2. What is the shape of `X_train` and `X_test`? What is the shape of `X_train[i]` and `X_test[i]` for each index `i`? What is the shape of `y_train` and `y_test`?
3. Use Numpy's `.reshape()` method to covert the training and testing data from a matrix into an vector of features. So, `X_test[index].reshape((1,784))` will convert the $index$-th element of `X_test` into a $28\times 28=784$-length row vector of values, rather than a matrix. Turn `X_train` into an $N \times 784$ matrix $X$ that is suitable for scikit-learn's kNN classifier where $N$ is the number of observations and $784=28*28$ (you could use, for example, a `for` loop).
4. Use $k$ means clustering on the reshaped `X_test` data with `k=10`.  
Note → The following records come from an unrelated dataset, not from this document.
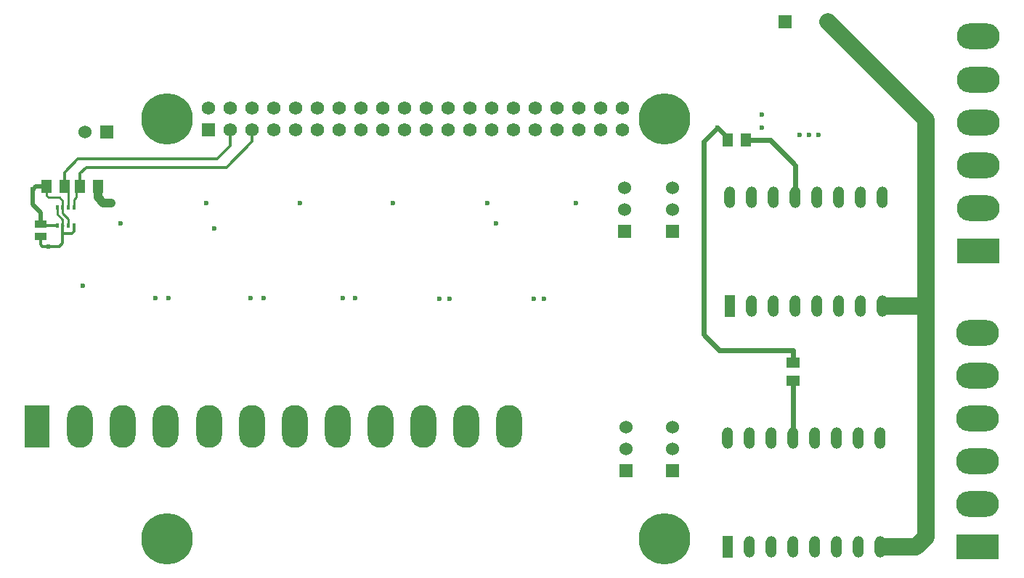
<source format=gbr>
G04*
G04 #@! TF.GenerationSoftware,Altium Limited,Altium Designer,24.0.1 (36)*
G04*
G04 Layer_Physical_Order=1*
G04 Layer_Color=255*
%FSLAX25Y25*%
%MOIN*%
G70*
G04*
G04 #@! TF.SameCoordinates,EAEA65AB-E80B-4046-BB69-B77F90F57262*
G04*
G04*
G04 #@! TF.FilePolarity,Positive*
G04*
G01*
G75*
%ADD12C,0.01000*%
%ADD14R,0.01378X0.01968*%
%ADD15R,0.05315X0.03740*%
%ADD31R,0.05938X0.04750*%
%ADD32R,0.04750X0.05938*%
%ADD33C,0.02362*%
%ADD34C,0.07874*%
%ADD35C,0.01378*%
%ADD36C,0.01968*%
%ADD37C,0.03937*%
%ADD38C,0.06000*%
%ADD39R,0.06000X0.06000*%
%ADD40O,0.19685X0.11811*%
%ADD41R,0.19685X0.11811*%
%ADD42R,0.05000X0.10000*%
%ADD43O,0.05000X0.10000*%
%ADD44R,0.11811X0.19685*%
%ADD45O,0.11811X0.19685*%
%ADD46R,0.06000X0.06000*%
%ADD47C,0.06181*%
%ADD48R,0.06181X0.06181*%
%ADD49C,0.23622*%
%ADD50C,0.02362*%
D12*
X456693Y153543D02*
X457087Y153937D01*
X43007Y178440D02*
Y182771D01*
X42028Y177461D02*
X43007Y178440D01*
Y182771D02*
X43307Y183071D01*
X42028Y173721D02*
Y177461D01*
X29327Y179334D02*
Y183465D01*
Y179334D02*
X30315Y178347D01*
X35433D01*
X36909Y176870D01*
Y173721D02*
Y176870D01*
X27461Y165650D02*
X28051D01*
X34252Y165740D02*
Y165748D01*
X26772Y166339D02*
X27461Y165650D01*
X34161D02*
X34252Y165740D01*
X39370Y165748D02*
Y168577D01*
X36909Y171037D02*
Y173721D01*
Y171037D02*
X39370Y168577D01*
X36909Y165650D02*
Y168209D01*
Y165453D02*
Y165650D01*
Y165453D02*
X37008Y165354D01*
X34350Y170768D02*
Y173721D01*
Y170768D02*
X36909Y168209D01*
Y165256D02*
X37008Y165354D01*
X27953Y165748D02*
X28051Y165650D01*
X26772Y160433D02*
Y160630D01*
X39469Y173721D02*
Y183760D01*
X39370Y183858D02*
X39469Y183760D01*
X42064Y173684D02*
X42126Y173622D01*
D14*
X36909Y173721D02*
D03*
X34350D02*
D03*
Y165650D02*
D03*
X36909D02*
D03*
X39469D02*
D03*
X42028D02*
D03*
Y173721D02*
D03*
X39469D02*
D03*
D15*
X26772Y160433D02*
D03*
Y166339D02*
D03*
D31*
X372047Y94288D02*
D03*
Y102562D02*
D03*
D32*
X350394Y204724D02*
D03*
X342119D02*
D03*
X53156Y183465D02*
D03*
X44882D02*
D03*
X29327D02*
D03*
X37602D02*
D03*
D33*
X350394Y204724D02*
X361811D01*
X349606D02*
X350394D01*
X373228Y178347D02*
Y193307D01*
X361811Y204724D02*
X373228Y193307D01*
X340925Y205918D02*
X342119Y204724D01*
X337402Y210630D02*
X340925Y207106D01*
Y205918D02*
Y207106D01*
X331102Y204331D02*
X337402Y210630D01*
X372126Y68032D02*
Y94209D01*
X372047Y102562D02*
Y108268D01*
X331102Y115354D02*
Y204331D01*
Y115354D02*
X338189Y108268D01*
X372047D01*
Y67716D02*
X372205Y67874D01*
Y77402D01*
D34*
X428458Y17717D02*
X433071Y22329D01*
X413642Y17717D02*
X428458D01*
X388145Y259042D02*
X433071Y214116D01*
Y22329D02*
Y214116D01*
X415748Y128347D02*
X432283D01*
X456693Y17717D02*
X457677D01*
D35*
X35433Y155905D02*
X36909Y157382D01*
Y165256D01*
X27559Y155905D02*
X35433D01*
X47854Y192342D02*
X112028D01*
X123839Y204153D02*
Y209232D01*
X112028Y192342D02*
X123839Y204153D01*
X44882Y183465D02*
Y189370D01*
X47854Y192342D01*
X37602Y189964D02*
X43701Y196063D01*
X37602Y183465D02*
Y189964D01*
X113839Y202028D02*
Y209547D01*
X43701Y196063D02*
X107874D01*
X113839Y202028D01*
X123622Y209449D02*
X123839Y209232D01*
X28051Y165650D02*
X34161D01*
X41142Y161811D02*
X42028Y162697D01*
X37008Y161811D02*
X41142D01*
X42028Y162697D02*
Y165650D01*
X26772Y156693D02*
Y160433D01*
Y156693D02*
X27559Y155905D01*
D36*
X24516Y183465D02*
X29327D01*
X23228Y182283D02*
X23335D01*
X23228Y175197D02*
Y182283D01*
X23335D02*
X24516Y183465D01*
X23228Y175197D02*
X26772Y171653D01*
Y166535D02*
Y171653D01*
D37*
X52956Y178347D02*
Y183465D01*
Y178347D02*
X55318Y175984D01*
X59255D01*
D38*
X47244Y208661D02*
D03*
X294881Y172992D02*
D03*
Y182992D02*
D03*
X316928Y172992D02*
D03*
Y182992D02*
D03*
X316929Y62835D02*
D03*
Y72835D02*
D03*
X295276Y62835D02*
D03*
Y72835D02*
D03*
X388145Y259042D02*
D03*
D39*
X57244Y208661D02*
D03*
X368460Y259042D02*
D03*
D40*
X456693Y116142D02*
D03*
Y96457D02*
D03*
Y76772D02*
D03*
Y57087D02*
D03*
Y37402D02*
D03*
X457087Y173622D02*
D03*
Y193307D02*
D03*
Y212992D02*
D03*
Y232677D02*
D03*
Y252362D02*
D03*
D41*
X456693Y17717D02*
D03*
X457087Y153937D02*
D03*
D42*
X342205Y17717D02*
D03*
X343228Y128347D02*
D03*
D43*
X352205Y17717D02*
D03*
X362205D02*
D03*
X372205D02*
D03*
X382205D02*
D03*
X392205D02*
D03*
X402205D02*
D03*
X412205D02*
D03*
X342205Y67716D02*
D03*
X352205D02*
D03*
X362205D02*
D03*
X372205D02*
D03*
X382205D02*
D03*
X392205D02*
D03*
X402205D02*
D03*
X412205D02*
D03*
X413228Y178347D02*
D03*
X403228D02*
D03*
X393228D02*
D03*
X383228D02*
D03*
X373228D02*
D03*
X363228D02*
D03*
X353228D02*
D03*
X343228D02*
D03*
X413228Y128347D02*
D03*
X403228D02*
D03*
X393228D02*
D03*
X383228D02*
D03*
X373228D02*
D03*
X363228D02*
D03*
X353228D02*
D03*
D44*
X25197Y73228D02*
D03*
D45*
X44882D02*
D03*
X64567D02*
D03*
X84252D02*
D03*
X103937D02*
D03*
X123622D02*
D03*
X143307D02*
D03*
X162992D02*
D03*
X182677D02*
D03*
X202362D02*
D03*
X222047D02*
D03*
X241732D02*
D03*
D46*
X294881Y162992D02*
D03*
X316928D02*
D03*
X316929Y52835D02*
D03*
X295276D02*
D03*
D47*
X293839Y219547D02*
D03*
X283839D02*
D03*
X273839D02*
D03*
X263839D02*
D03*
X253839D02*
D03*
X243839D02*
D03*
X233839D02*
D03*
X223839D02*
D03*
X213839D02*
D03*
X203839D02*
D03*
X193839D02*
D03*
X183839D02*
D03*
X173839D02*
D03*
X163839D02*
D03*
X153839D02*
D03*
X143839D02*
D03*
X133839D02*
D03*
X123839D02*
D03*
X113839D02*
D03*
X103839D02*
D03*
X293839Y209547D02*
D03*
X283839D02*
D03*
X273839D02*
D03*
X263839D02*
D03*
X253839D02*
D03*
X243839D02*
D03*
X233839D02*
D03*
X223839D02*
D03*
X213839D02*
D03*
X203839D02*
D03*
X193839D02*
D03*
X183839D02*
D03*
X173839D02*
D03*
X163839D02*
D03*
X153839D02*
D03*
X143839D02*
D03*
X133839D02*
D03*
X123839D02*
D03*
X113839D02*
D03*
D48*
X103839D02*
D03*
D49*
X312992Y21654D02*
D03*
Y214567D02*
D03*
X84646D02*
D03*
Y21654D02*
D03*
D50*
X337402Y210630D02*
D03*
X372047Y108268D02*
D03*
X379528Y207087D02*
D03*
X375197D02*
D03*
X383858D02*
D03*
X357874Y210630D02*
D03*
Y216535D02*
D03*
X272441Y175984D02*
D03*
X209842Y131890D02*
D03*
X253150D02*
D03*
X23228Y182283D02*
D03*
X123228Y132283D02*
D03*
X85433D02*
D03*
X79528D02*
D03*
X257874Y131890D02*
D03*
X214567D02*
D03*
X171260Y132283D02*
D03*
X165354D02*
D03*
X129134D02*
D03*
X235827Y166535D02*
D03*
X106299Y164173D02*
D03*
X63386Y166535D02*
D03*
X30315Y155905D02*
D03*
X231890Y175984D02*
D03*
X188583D02*
D03*
X145669D02*
D03*
X102756D02*
D03*
X59255D02*
D03*
X46063Y137795D02*
D03*
M02*

</source>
5. Cross tabulate the cluster assignments with the true labels for the test set values. How good is the correspondence? What proportion of digits are clustered correctly? Which digits are the hardest to distinguish from one another? Can $k$MC recover the latent digits 0 to 9, without even knowing what those digits were?
6. If you use a scree plot to determine the number of clusters $k$, does it pick 10 (the true number of digits), or not? If it fails to pick $k=10$, which digits does it tend to combine into the same classification?